**Objective**
Rewrite the items below, changing every "column" to "col." and keeping everything else the same. Omit the pictures.

═══ Exercise data ═══

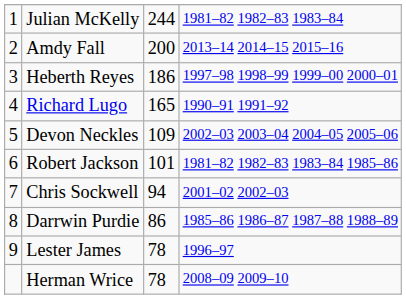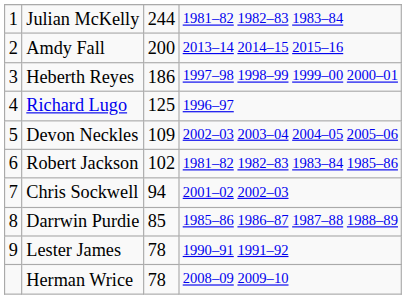Richard Lugo | column 3: 165 -> 125
Richard Lugo | column 4: 1990–91 1991–92 -> 1996–97
Robert Jackson | column 3: 101 -> 102
Darrwin Purdie | column 3: 86 -> 85
Lester James | column 4: 1996–97 -> 1990–91 1991–92
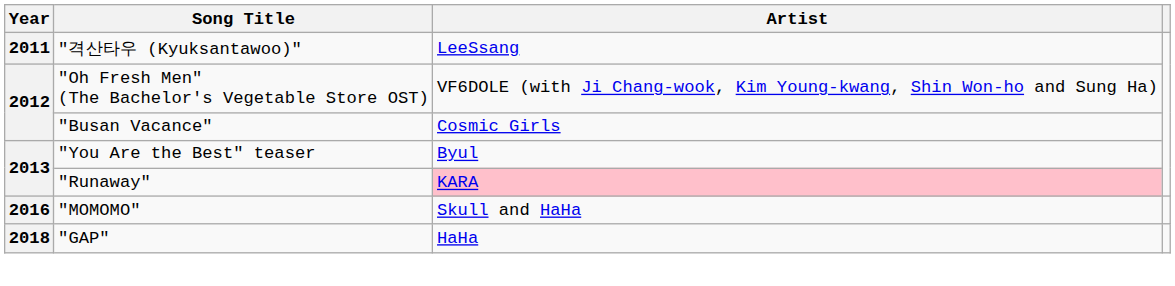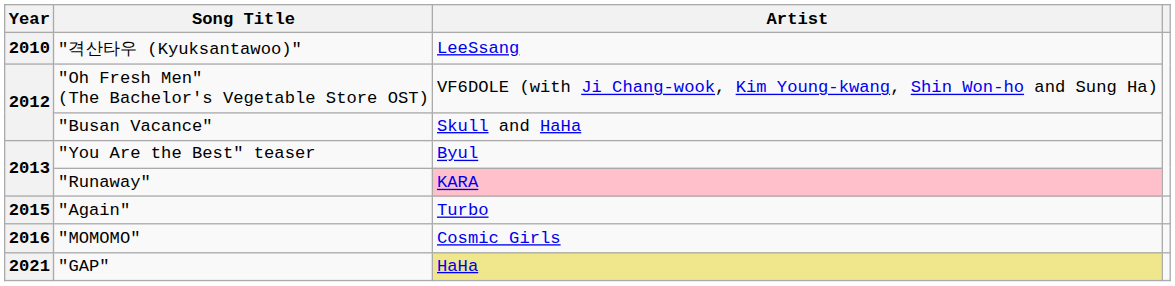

═══

**Result of this task**
Richard Lugo | col. 3: 165 -> 125
Richard Lugo | col. 4: 1990–91 1991–92 -> 1996–97
Robert Jackson | col. 3: 101 -> 102
Darrwin Purdie | col. 3: 86 -> 85
Lester James | col. 4: 1996–97 -> 1990–91 1991–92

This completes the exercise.